There always seems to be a hue and a cry when artists and writers try something different. I remember John Byrne’s Next Men was selling a third of his work on Action… and it was the same guy doing the work. That really doesn’t make any sense. If an audience enjoys your work in one thing, chances are pretty high they’ll enjoy it in another. Sure, if you stray too far from what audiences expect, you’ll get a bite in the ass; not many people even know that only five of the last six Julia Roberts movies were $100 million-toppers, because no one knows she did Mary Reilly.
But ya gotta hand it to Julia; she at least tried to grow her audience, expand on her craft, and stretch her experiences as a person.
Which brings me to the morning of March 20th, and our category: “Things Larry Would Never Do If He Weren’t in Hawai’i.”
Mimi and I got up at 3 am and drove to the top of the volcanic crater where NASA trained Harrison Schmidt and Gene Cernan for Apollo 18. It’s 10,300 feet above sea level. The cloud layer is between six and eight thousand feet, so we sat above the clouds and watched the sunrise on the tallest point on Maui.
Then we mountain biked 38 miles all the way down to the ocean in just over two hours.
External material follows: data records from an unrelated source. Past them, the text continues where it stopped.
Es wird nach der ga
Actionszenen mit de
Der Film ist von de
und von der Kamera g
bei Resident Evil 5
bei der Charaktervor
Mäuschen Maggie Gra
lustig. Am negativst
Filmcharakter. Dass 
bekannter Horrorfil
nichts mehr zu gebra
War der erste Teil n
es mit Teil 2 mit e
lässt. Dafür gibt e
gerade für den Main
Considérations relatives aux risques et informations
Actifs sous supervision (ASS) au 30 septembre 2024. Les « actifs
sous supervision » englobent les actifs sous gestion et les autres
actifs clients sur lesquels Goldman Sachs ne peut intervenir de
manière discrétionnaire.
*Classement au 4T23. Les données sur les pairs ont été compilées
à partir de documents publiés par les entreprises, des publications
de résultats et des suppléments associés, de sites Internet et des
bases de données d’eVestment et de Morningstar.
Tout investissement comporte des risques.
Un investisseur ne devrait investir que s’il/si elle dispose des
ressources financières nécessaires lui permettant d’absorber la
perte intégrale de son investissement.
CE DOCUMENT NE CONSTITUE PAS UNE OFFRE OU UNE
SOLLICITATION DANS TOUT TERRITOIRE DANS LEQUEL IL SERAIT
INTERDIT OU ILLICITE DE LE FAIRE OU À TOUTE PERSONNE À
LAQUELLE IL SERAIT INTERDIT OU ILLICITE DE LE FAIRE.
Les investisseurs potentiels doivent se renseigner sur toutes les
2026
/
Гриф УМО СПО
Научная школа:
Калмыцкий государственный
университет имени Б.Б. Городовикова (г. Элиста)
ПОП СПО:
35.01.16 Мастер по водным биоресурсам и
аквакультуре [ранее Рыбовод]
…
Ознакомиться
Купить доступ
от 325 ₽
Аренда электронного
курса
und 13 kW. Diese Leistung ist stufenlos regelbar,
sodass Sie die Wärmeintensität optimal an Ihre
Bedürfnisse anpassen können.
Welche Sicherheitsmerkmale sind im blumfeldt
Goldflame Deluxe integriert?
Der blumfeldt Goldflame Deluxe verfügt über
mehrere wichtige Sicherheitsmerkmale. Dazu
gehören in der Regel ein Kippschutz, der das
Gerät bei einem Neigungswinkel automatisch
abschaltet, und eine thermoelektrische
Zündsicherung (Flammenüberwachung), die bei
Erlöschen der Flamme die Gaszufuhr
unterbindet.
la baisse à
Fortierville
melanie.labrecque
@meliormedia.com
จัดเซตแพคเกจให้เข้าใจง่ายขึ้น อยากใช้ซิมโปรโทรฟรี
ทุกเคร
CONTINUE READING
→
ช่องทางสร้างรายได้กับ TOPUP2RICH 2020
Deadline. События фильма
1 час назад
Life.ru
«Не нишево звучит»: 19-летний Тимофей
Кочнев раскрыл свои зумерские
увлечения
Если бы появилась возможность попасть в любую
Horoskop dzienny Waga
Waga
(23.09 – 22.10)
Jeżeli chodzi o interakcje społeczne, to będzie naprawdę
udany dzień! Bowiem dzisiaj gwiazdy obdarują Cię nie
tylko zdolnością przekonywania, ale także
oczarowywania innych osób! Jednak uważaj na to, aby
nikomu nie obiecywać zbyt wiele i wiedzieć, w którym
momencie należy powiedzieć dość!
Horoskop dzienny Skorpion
It was amazing, especially for me, as I am becoming more of a creature of habit in my old age. Amazing, and exhilarating to try something new.
So, in honor of my Dad’s probationary new lease on life, and the sheer adrenaline-pumping terror of cooking down a volcanic crater as fast as I could, I’m going to turn over a new leaf.
I’m going to try a few new comics each week, just to see what I’m missing by buying the same old stuff every Wednesday. And I recommend that you do, too.